#### ENTRIES PROVIDED ####

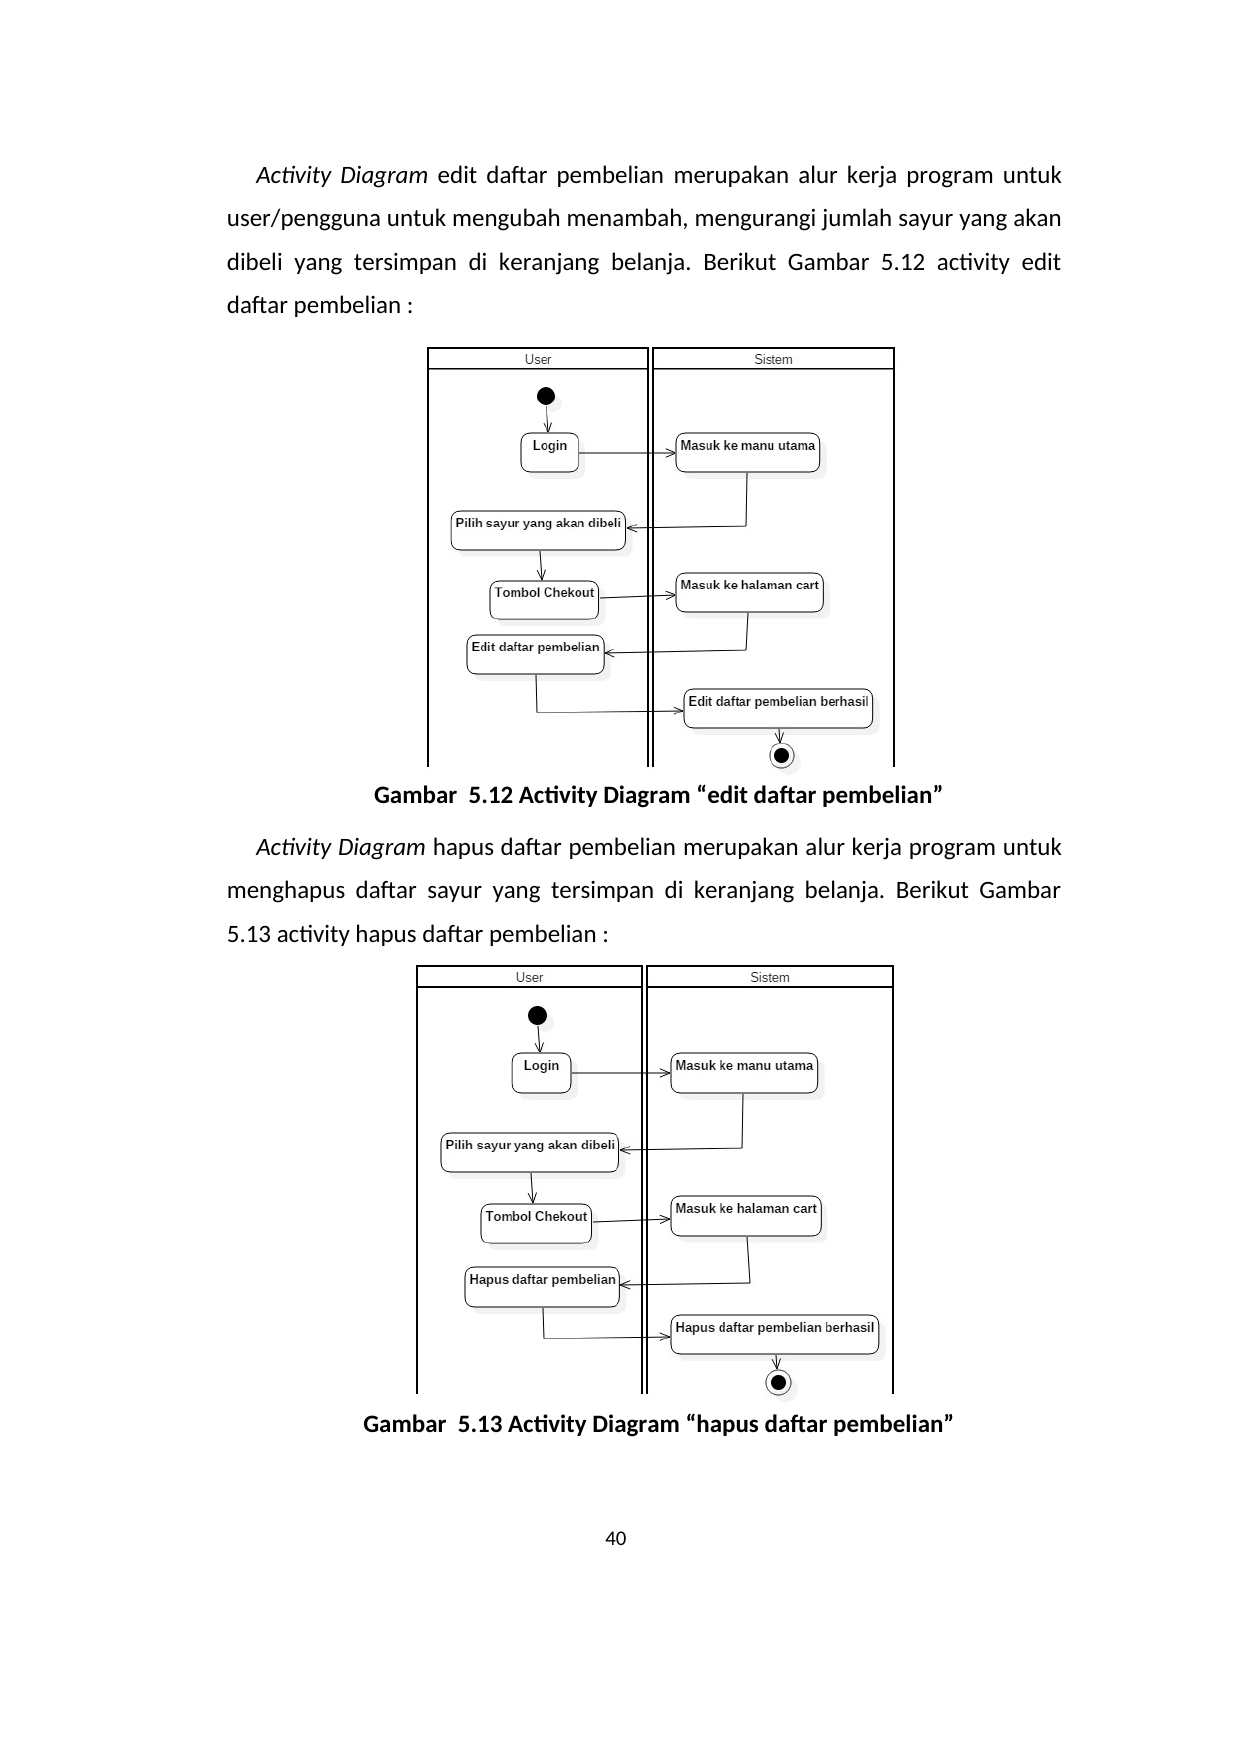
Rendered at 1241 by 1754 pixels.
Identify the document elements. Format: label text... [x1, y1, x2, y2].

picture [407, 956, 932, 1408]
text Activity Diagram hapus daftar pembelian merupakan alur kerja program untuk menghapus daftar sayur yang tersimpan di keranjang belanja. Berikut Gambar 5.13 activity hapus daftar pembelian : [227, 831, 1062, 949]
picture [418, 338, 932, 780]
subtitle Gambar 5.12 Activity Diagram “edit daftar pembelian” [226, 780, 1092, 810]
text Activity Diagram edit daftar pembelian merupakan alur kerja program untuk user/pengguna untuk mengubah menambah, mengurangi jumlah sayur yang akan dibeli yang tersimpan di keranjang belanja. Berikut Gambar 5.12 activity edit daftar pembelian : [227, 159, 1062, 320]
subtitle Gambar 5.13 Activity Diagram “hapus daftar pembelian” [226, 1408, 1092, 1439]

####

> _TASK OBJECTIVE_: Your copy must hold every record above in its exact wording and must hold no pictures.

> _OUTPUT FOR THIS EXERCISE_:
Rendered at 1241 by 1754 pixels.
Identify the document elements. Format: label text... [x1, y1, x2, y2].

picture [407, 956, 932, 1408]
text Activity Diagram hapus daftar pembelian merupakan alur kerja program untuk menghapus daftar sayur yang tersimpan di keranjang belanja. Berikut Gambar 5.13 activity hapus daftar pembelian : [227, 831, 1062, 949]
picture [418, 338, 932, 780]
subtitle Gambar 5.12 Activity Diagram “edit daftar pembelian” [226, 780, 1092, 810]
text Activity Diagram edit daftar pembelian merupakan alur kerja program untuk user/pengguna untuk mengubah menambah, mengurangi jumlah sayur yang akan dibeli yang tersimpan di keranjang belanja. Berikut Gambar 5.12 activity edit daftar pembelian : [227, 159, 1062, 320]
subtitle Gambar 5.13 Activity Diagram “hapus daftar pembelian” [226, 1408, 1092, 1439]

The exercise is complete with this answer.